Supplied passage:
*** Block opens ***

I have a machine that is shared among several people. And I have setup a directory in there that is shared among all the users. This directory because of some reasons has to be also viewable from window OS that is dual booted off the same machine.
So I have that directory actually a mount directory of a vfat partition.
On the fstab I have put the entry of that partition (/dev/sda5) to be like this:
/dev/sda5 /mnt/data vfat noauto,user,rw 1 0
so any user that login to the machine then can mount the partition and have the /mnt/data under his/her name and have full read/write access to it.
But problem is sometimes these people forget to unmount the directory after they have finished and logout of the system. And the next guy wouldn't be able to umount or mount the directory again or to write to it.
So one of the solution I can think of is to have a simple script to automatically unmount the partition everytime the user logout. So something like a logout or exit script (a counterpart of the profile script).
Is there such a thing as a logout script in linux ? Or do you have some other solutions for my problems ?
Easier might be to have that partition mounted at boot time, in such a way that all the files are owned by root, but have permissions of 777 (ie anyone can read/write these files).
So try this as your fstab line:
/dev/sda5 /mnt/data vfat iocharset=iso8859-15,codepage=850,umask=0 0 0
then either reboot or do mount -a as root
Why don't you mount it automatically at startup and just keep it mounted? If you specify the options gid (to give all files on the mounted partition your users group) and a corresponding umask, it should work for everybody. Here's mine:
You know what.... I learned something new today...
Thanks guys... both suggestions obviously work, but I will stick to one given by uselpa, since it is more secure by not giving the world access to the mounted directory.

*** Block closes ***

Material shown:
*** Block opens ***

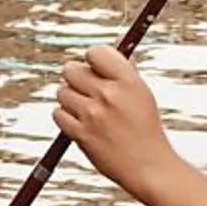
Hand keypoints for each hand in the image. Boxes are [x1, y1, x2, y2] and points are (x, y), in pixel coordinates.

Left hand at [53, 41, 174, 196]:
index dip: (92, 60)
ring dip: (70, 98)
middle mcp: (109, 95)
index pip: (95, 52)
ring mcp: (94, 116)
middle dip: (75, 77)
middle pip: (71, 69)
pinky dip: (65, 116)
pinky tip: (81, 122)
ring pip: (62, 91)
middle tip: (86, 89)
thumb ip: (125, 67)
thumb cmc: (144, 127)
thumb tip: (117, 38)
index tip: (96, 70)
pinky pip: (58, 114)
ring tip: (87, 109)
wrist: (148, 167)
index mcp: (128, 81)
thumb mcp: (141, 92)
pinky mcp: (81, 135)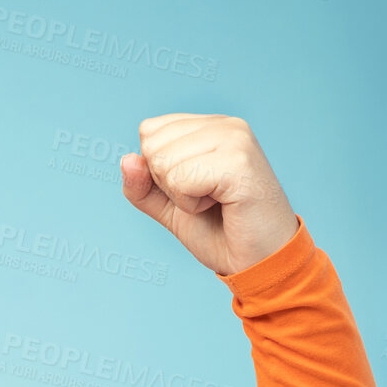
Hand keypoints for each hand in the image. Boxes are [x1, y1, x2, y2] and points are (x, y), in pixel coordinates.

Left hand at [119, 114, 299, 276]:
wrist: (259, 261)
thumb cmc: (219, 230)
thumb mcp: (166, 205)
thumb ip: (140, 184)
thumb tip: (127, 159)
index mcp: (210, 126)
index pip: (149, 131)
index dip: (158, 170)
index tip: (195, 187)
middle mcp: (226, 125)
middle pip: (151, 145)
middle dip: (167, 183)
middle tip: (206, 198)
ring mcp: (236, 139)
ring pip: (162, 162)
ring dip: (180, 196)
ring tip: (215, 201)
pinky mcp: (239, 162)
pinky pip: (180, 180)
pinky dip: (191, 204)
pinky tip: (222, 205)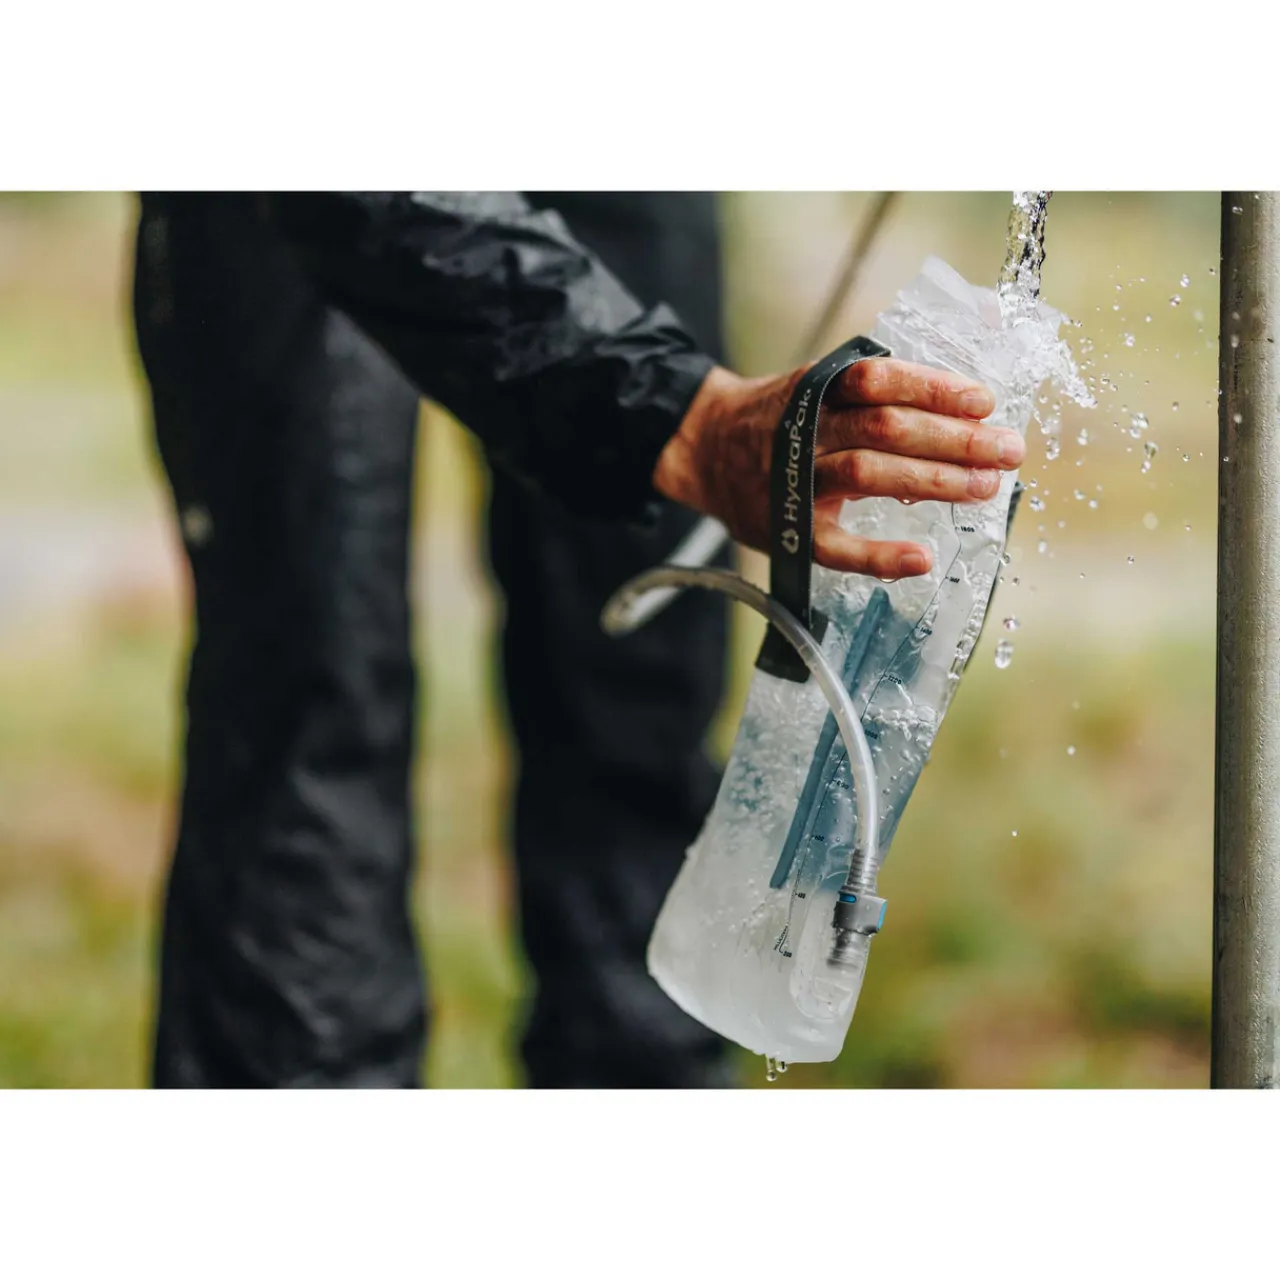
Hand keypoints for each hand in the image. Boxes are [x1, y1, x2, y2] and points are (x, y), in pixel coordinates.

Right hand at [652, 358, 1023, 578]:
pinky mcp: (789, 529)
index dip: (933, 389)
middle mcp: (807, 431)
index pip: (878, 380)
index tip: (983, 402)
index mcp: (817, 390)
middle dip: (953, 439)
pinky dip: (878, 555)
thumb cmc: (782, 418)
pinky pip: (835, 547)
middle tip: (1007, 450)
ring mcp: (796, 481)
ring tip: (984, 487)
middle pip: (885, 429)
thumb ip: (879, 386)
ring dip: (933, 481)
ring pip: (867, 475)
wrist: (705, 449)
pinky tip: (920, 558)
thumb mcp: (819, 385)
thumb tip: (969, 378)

*** Block closes ***
*** Block opens ***

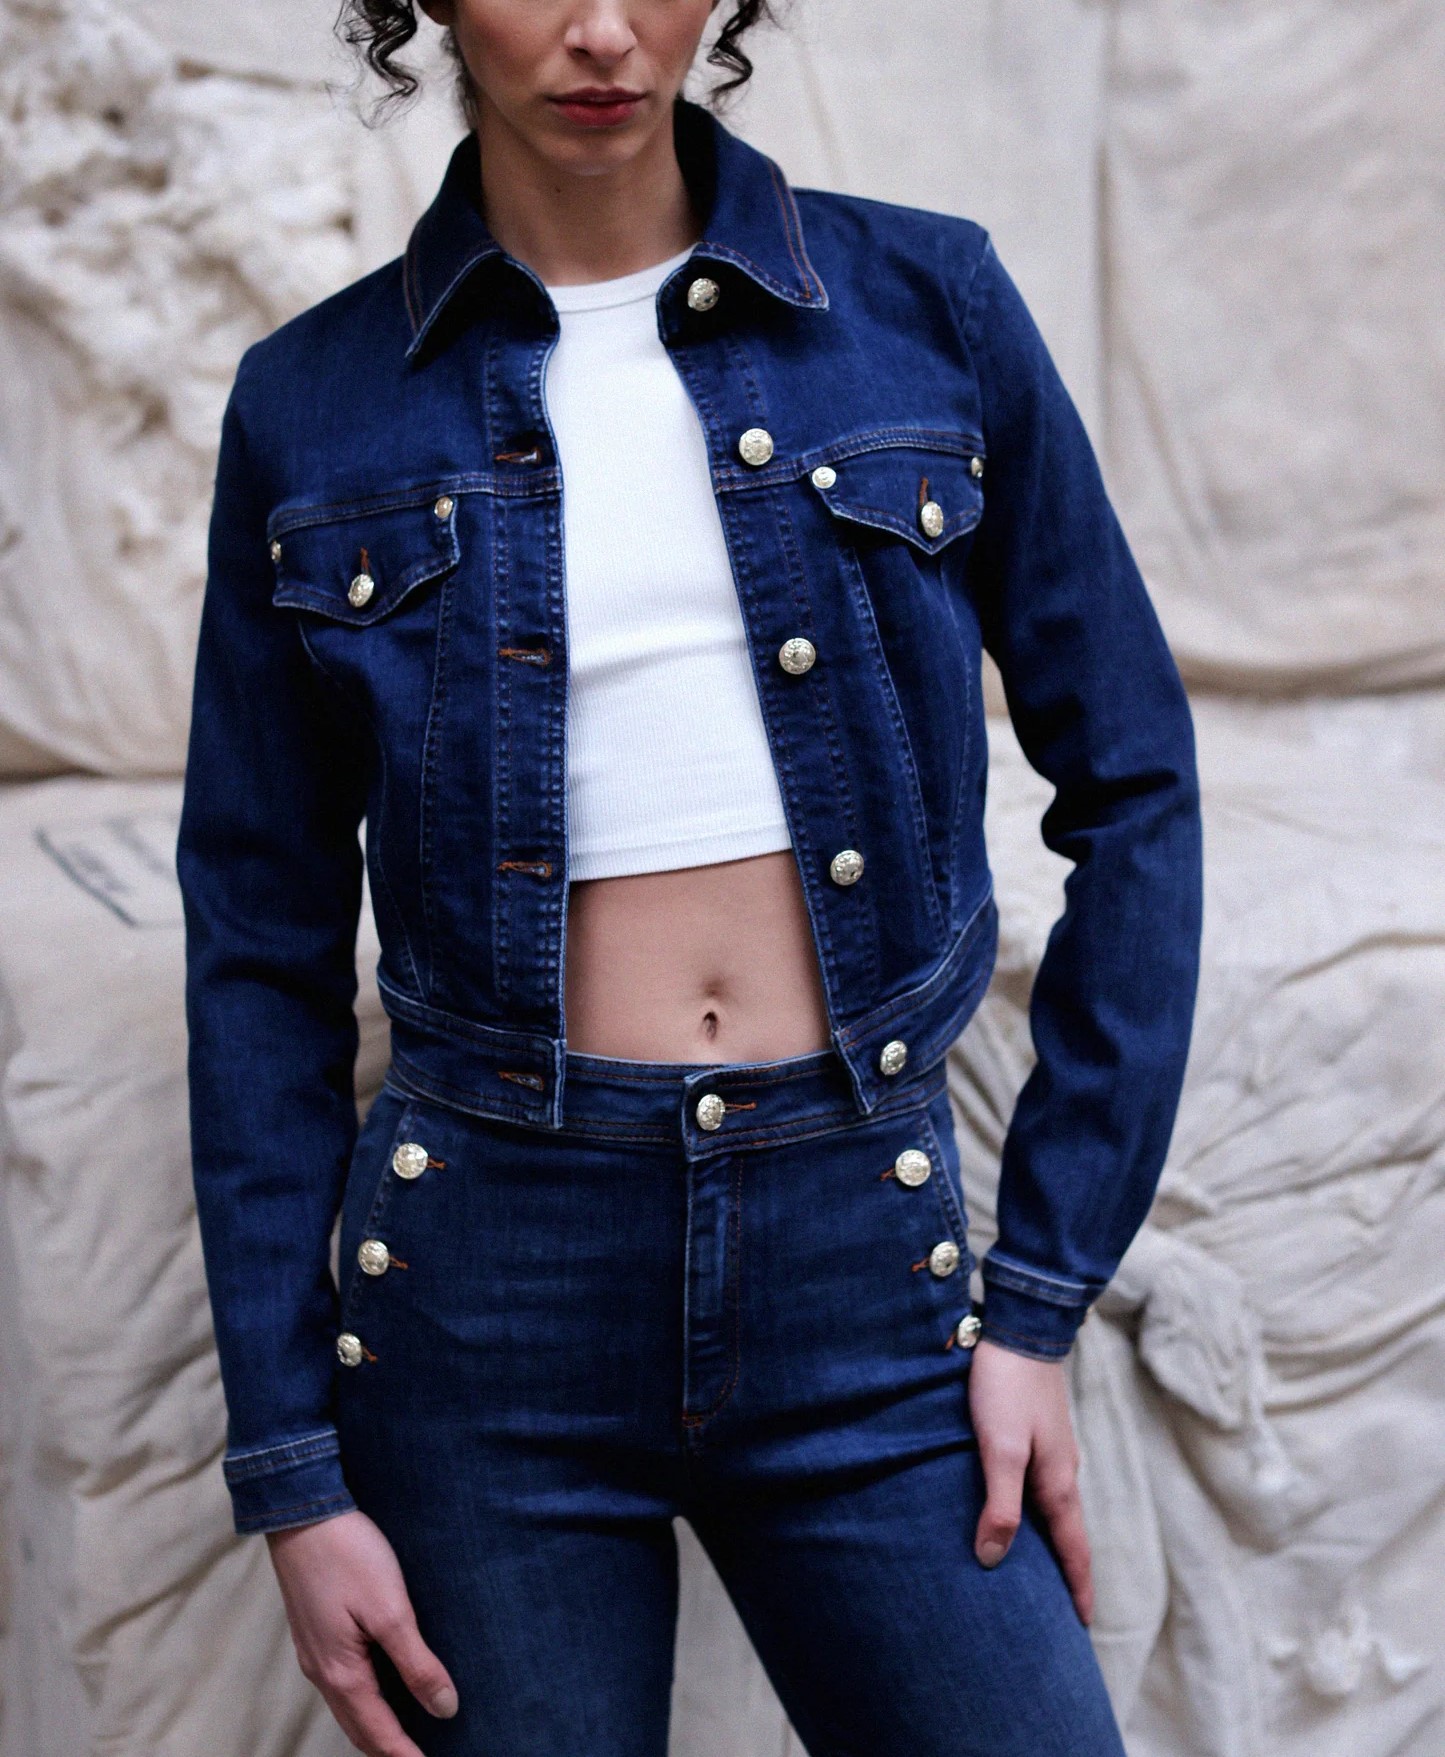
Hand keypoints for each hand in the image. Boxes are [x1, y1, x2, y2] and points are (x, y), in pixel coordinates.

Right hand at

*** Block closes ***

Required action: In the forum thread about mounting the shared vfat partition, rewrite the passage that begins at "But problem is" and stops after "write to it.", changing "the next guy" to "the next user".

Completed exercise:
But problem is sometimes these people forget to unmount the directory after they have finished and logout of the system. And the next user wouldn't be able to umount or mount the directory again or to write to it.